The plan to salvage $32 billion of frozen non-banking assets has met another obstacle in the form of an intended appeal to the Supreme Court of Canada. Ivanhoe Mines says it will appeal the ruling on Monday concerning the rescue plan by the Ontario Court of Appeal, which upheld a lower court by finding that the plan should go ahead. Asset-backed commercial paper assets have been frozen since last summer as a result of the investor funk caused by the subprime mortgage catastrophe in the U.S. A group of mid-sized investors, corporations and large individual investors had opposed the rescue package devised by the Pan-Canadian investors committee because it prevents individual and corporate investors to sue brokerages, financial services companies, banks and bond-rating agencies for their losses.

MONTREAL: NEW BOMBARDIER JET TO GO AHEAD DESPITE BANKRUPTCY

Bombardier Aerospace Inc. says development of its new Learjet 85 business jet will proceed despite the bankruptcy of a company that is developing materials for the plane. The German-Swiss firm Grob Aerospace declared bankruptcy in Germany on Tuesday. Grob was also to build the first three prototypes of the Learjet 85. Bombardier says Grob will continue to be involved in the program as its operates under an interim administrator. Bombardier has received 46 firm orders and 90 letters of interest in the new plane, which is expected to go into production in 2013.
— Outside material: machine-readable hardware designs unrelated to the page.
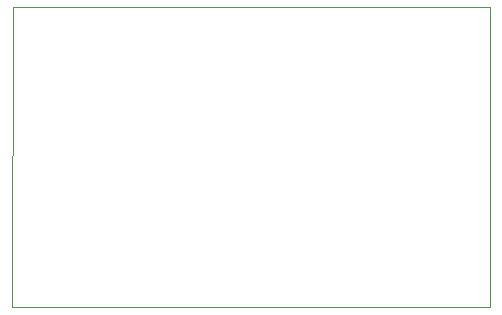
<source format=gbr>
G04 #@! TF.GenerationSoftware,KiCad,Pcbnew,(6.0.2)*
G04 #@! TF.CreationDate,2022-07-04T11:46:19+05:00*
G04 #@! TF.ProjectId,18bit-DIT,31386269-742d-4444-9954-2e6b69636164,rev?*
G04 #@! TF.SameCoordinates,Original*
G04 #@! TF.FileFunction,Profile,NP*
%FSLAX46Y46*%
G04 Gerber Fmt 4.6, Leading zero omitted, Abs format (unit mm)*
G04 Created by KiCad (PCBNEW (6.0.2)) date 2022-07-04 11:46:19*
%MOMM*%
%LPD*%
G01*
G04 APERTURE LIST*
G04 #@! TA.AperFunction,Profile*
%ADD10C,0.050000*%
G04 #@! TD*
G04 APERTURE END LIST*
D10*
X164450000Y-78000000D02*
X123980000Y-78000000D01*
X124000000Y-52600000D02*
X164450000Y-52600000D01*
X164450000Y-52600000D02*
X164450000Y-78000000D01*
X123980000Y-78000000D02*
X124000000Y-52600000D01*
M02*

</source>
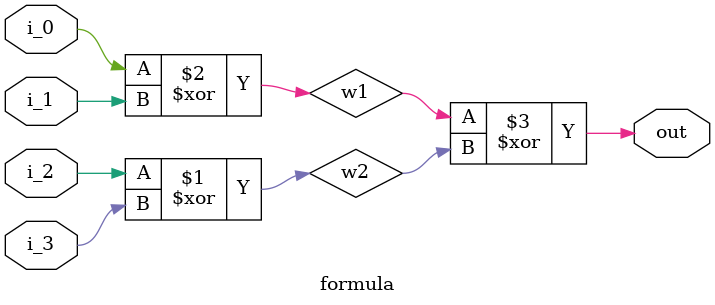
<source format=v>
module formula(i_0,i_1,i_2,i_3,out);
	input i_0 ,i_1 ,i_2 ,i_3;
	wire w1,w2;
	output out;
	assign w2 = (i_2 ^ i_3) ;
	assign w1 = (i_0 ^ i_1) ;
	assign out = (w1 ^ w2) ;
endmodule

</source>
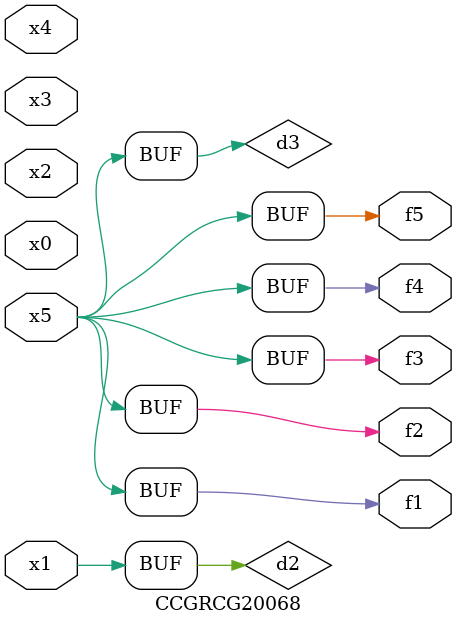
<source format=v>
module CCGRCG20068(
	input x0, x1, x2, x3, x4, x5,
	output f1, f2, f3, f4, f5
);

	wire d1, d2, d3;

	not (d1, x5);
	or (d2, x1);
	xnor (d3, d1);
	assign f1 = d3;
	assign f2 = d3;
	assign f3 = d3;
	assign f4 = d3;
	assign f5 = d3;
endmodule

</source>
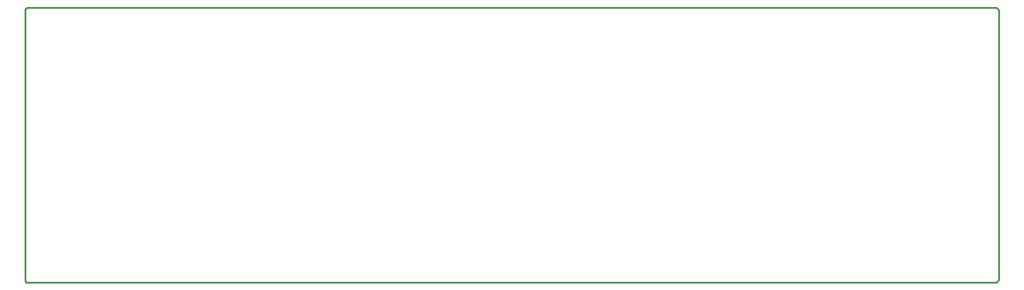
<source format=gko>
G04*
G04 #@! TF.GenerationSoftware,Altium Limited,Altium Designer,23.9.2 (47)*
G04*
G04 Layer_Color=16711935*
%FSLAX44Y44*%
%MOMM*%
G71*
G04*
G04 #@! TF.SameCoordinates,96740390-7EB4-44B9-9E62-99E587B0A754*
G04*
G04*
G04 #@! TF.FilePolarity,Positive*
G04*
G01*
G75*
%ADD17C,0.2540*%
D17*
X1905Y396875D02*
X1405255D01*
X-635Y394335D02*
X1905Y396875D01*
X1405255D02*
X1409065Y393065D01*
X1402715Y-635D02*
X1405255D01*
X1409065Y3175D01*
Y5715D01*
Y76835D01*
Y391795D02*
Y393065D01*
Y342265D02*
Y391795D01*
X-635Y635D02*
Y394335D01*
Y635D02*
X635Y-635D01*
X1402715D01*
X1409065Y76835D02*
Y342265D01*
M02*

</source>
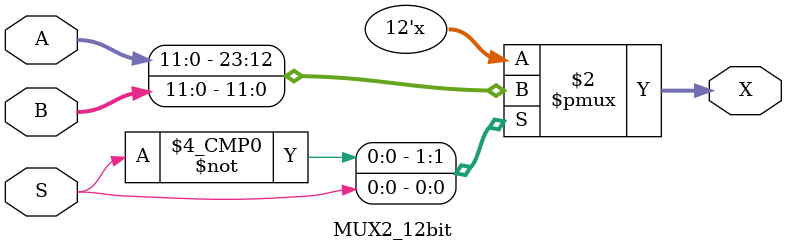
<source format=v>
module MUX2_12bit(
  input [11:0] A, B,
  input S,
  output reg [11:0] X
);

  always @(A or B or S)
  begin
    case (S)
      1'b0: X = A;
      1'b1: X = B;
    endcase
  end

endmodule

</source>
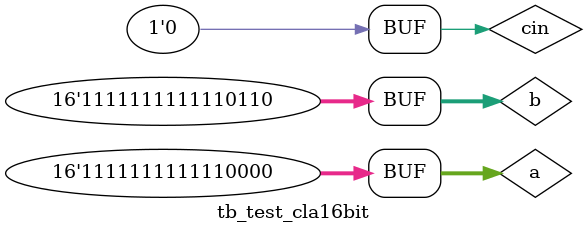
<source format=v>
`timescale 1ns/1ns

module pgu (a, b, p, g);                                                                         // p, g ?? 
 input [15:0] a, b;
 output [15:0] p, g;

 assign p[15:0] = a[15:0] ^ b[15:0];
 assign g[15:0] = a[15:0] & b[15:0];

endmodule

module BCLU (p, g, cin, ps, gs, cout);                                                           // 4bit? ps, gs ?? ? ?? ??.
 input [3:0] p, g;
 input cin;
 output ps, gs;
 output [2:0] cout;
 
 wire c0, c1, c2;
 
 assign c0 = g[0] | ( p[0] & cin );
 assign c1 = g[1] | ( p[1] & g[0] ) | ( p[1] & p[0] & cin);
 assign c2 = g[2] | ( p[2] & g[1] ) | ( p[2] & p[1] & p[0] & cin);

 assign cout = {c2, c1, c0};                                                                     // ??? ?? 3bit? ??? ??.

 assign gs = g[3] | ( p[3] & g[2] ) | ( p[3] & p[2] & g[1] ) | ( p[3] & p[2] & p[1] & g[0] );
 assign ps = p[3] & p[2] & p[1] & p[0];

endmodule

module CLU (ps, gs, cin, cout);                                                                  // 4bit? ??? ??? ?? ??? ?? ?? ??.
 input ps, gs, cin;
 output cout;
 
  assign cout = gs | (ps & cin) ;

endmodule

module SU(c, p, s);                                                                              // c? p? ???? xor???? sum ??.
 input [15:0] c, p;
 output [15:0]s;

 assign s[15:0] = p[15:0] ^ c[15:0];

endmodule


module cla_16bit (a, b, cin, s, cout);                                                           // 16bit cla ??. 
 input [15:0] a, b;
 input cin;
 output [15:0] s;
 output cout;

 wire [15:0] p, g, c, c1;                                                                        // SU???? ??? c1? ??. 
 wire [3:0] ps, gs;
  
 pgu pgu0(a[15:0], b[15:0], p[15:0], g[15:0]);                                                   //p, g ?? 

 BCLU bclu0(p[3:0], g[3:0], cin, ps[0], gs[0], c[2:0]);                                          //ps, gs, c ??.
 BCLU bclu1(p[7:4], g[7:4], c[3], ps[1], gs[1], c[6:4]);
 BCLU bclu2(p[11:8], g[11:8], c[7], ps[2], gs[2], c[10:8]);
 BCLU bclu3(p[15:12], g[15:12], c[11], ps[3], gs[3], c[14:12]);

 CLU clu0(ps[0], gs[0], cin, c[3]);                                                              //?? ??.
 CLU clu1(ps[1], gs[1], c[3], c[7]);
 CLU clu2(ps[2], gs[2], c[7], c[11]);
 CLU clu3(ps[3], gs[3], c[11], cout);

 assign c1[15:0] = {c[14:0], cin};                                                               //SU ???? ??? 16bit? c? LSB? cin? ????? ????? ??? 15bit? MSB?? ???? LSB? cin ??.

 SU su0(c1[15:0], p[15:0], s[15:0]);                                                             //?? ??.
 
endmodule


module tb_test_cla16bit ();                                                                      //testbench ??. 
reg [15:0] a,b;
reg cin;
wire [15:0] s;
wire cout;

cla_16bit clatest(a, b, cin, s, cout);

initial begin                                                                                    //16bit rca? ?? ??? ?????.
 a= 16'b0000000000000000; b= 16'b0000000000000001; cin = 0;
 #10
 a= 16'b0100011100000010; b= 16'b0010010011110001;
 #10
 a= 16'b1000001010000000; b= 16'b0110001010000011;
 #10
 a= 16'b0111111111111111; b= 16'b0000000000000001;
 #10
 a= 16'b1000100011110110; b= 16'b1000000011011100;
 #10
 a= 16'b1111111111110000; b= 16'b1111111111110110;
end

endmodule

</source>
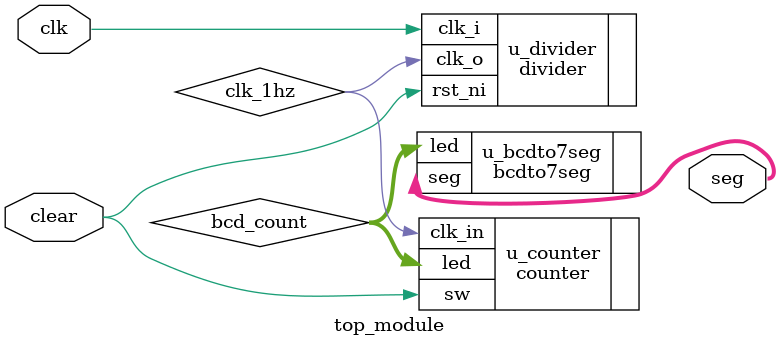
<source format=v>
module top_module(
    input clk,
    input clear,
    output [6:0] seg
);

wire clk_1hz;
wire [3:0] bcd_count;

divider u_divider (
    .rst_ni(clear),
    .clk_i(clk),
    .clk_o(clk_1hz)
);

counter u_counter (
    .clk_in(clk_1hz),
    .sw(clear),
    .led(bcd_count)
);

bcdto7seg u_bcdto7seg (
    .led(bcd_count),
    .seg(seg)
);

endmodule

</source>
OTTAWA: ARBITRATOR NAMED TO OVERSEE AIR CANADA LAYOFFS

Federal Labour Minister Jean-Pierre Blackburn has named an arbitrator to supervise the negotiations between Air Canada and its labour unions over the administration of planned layoffs. The nomination was at the request of both sides. The arbitrator will set the terms of the adjustment program for the 2,000 jobs that are to be eliminated. Last month, the minister rejected Air Canada's request for a waiver of the requirement in the Canada Labour Code to create a joint committee to try to minimize the impact of the layoffs.

MARKETS

TSX on Tuesday: 11,349, down 131. The Canadian dollar closed 0.29 of a cent ahead at US94.25 cents. The euro was worth C$1.5688, up 0.37 of a cent. Light, sweet crude: US$114.53, up $1.66.


OLYMPICS

Canada headed into the 12th day of competition in Beijing with 13 medals after collecting four more on Tuesday. One more medal will equal the medals won in Sydney eight years ago. Canada's high for a non-boycotted Games was 22 in Atlanta in 1996. Three of the medals were silver, won by Simon Whitfield in the men's triathlon, Alexandre Despatie in diving and by Jason Burnett of Toronto in men's trampoline. Canada's fourth medal of the day was bronze. Ontario's Priscilla Lopes-Schliep finished third in the women's 100-metre hurdles against a tough field. Canada had been shut out at the track in the past two Olympics. Canada will have four boats racing in canoe-kayak semifinals Wednesday, including Montreal's Thomas Hall in a one-thousand-metre canoe singles race. The other boats in one-thousand races are in the men's and women's K-4 events and the men's K-2. Also, Quebec divers Emilie Heymans and Marie-Eve Marleau will take the plunge in 10-metre platform diving. And at the track, Gary Reed of Kamloops, BC, and Achrat Tadili will race in the first round of the 800 metres. A Canadian medal contender hits the mat Wednesday as four days of taekwondo get under way. Ivett Gonda of Port Moody, BC, will compete in the 49-kilogram class, one of three Canadians entered in taekwondo. The marquee event will be the men's 200-metre final, with Jamaica's Usain Bolt seeking his second gold medal of the Games.


Weather

British Columbia on Wednesday: rain, high 20 Celsius Vancouver. Yukon, Nunavut: rain. Northwest Territories: mix of sun, cloud. Whitehorse 15, Yellowknife 14, Iqaluit 8. Alberta, Saskatchewan: rain north, sun south. Manitoba: sun. Edmonton 19, Regina 28, Winnipeg 29. Ontario, Quebec: sun. Toronto, Montreal 23, Ottawa 22. Maritimes: sun. Newfoundland and Labrador: rain. Fredericton 19, Halifax 17, Charlottetown 15, St. John's 20.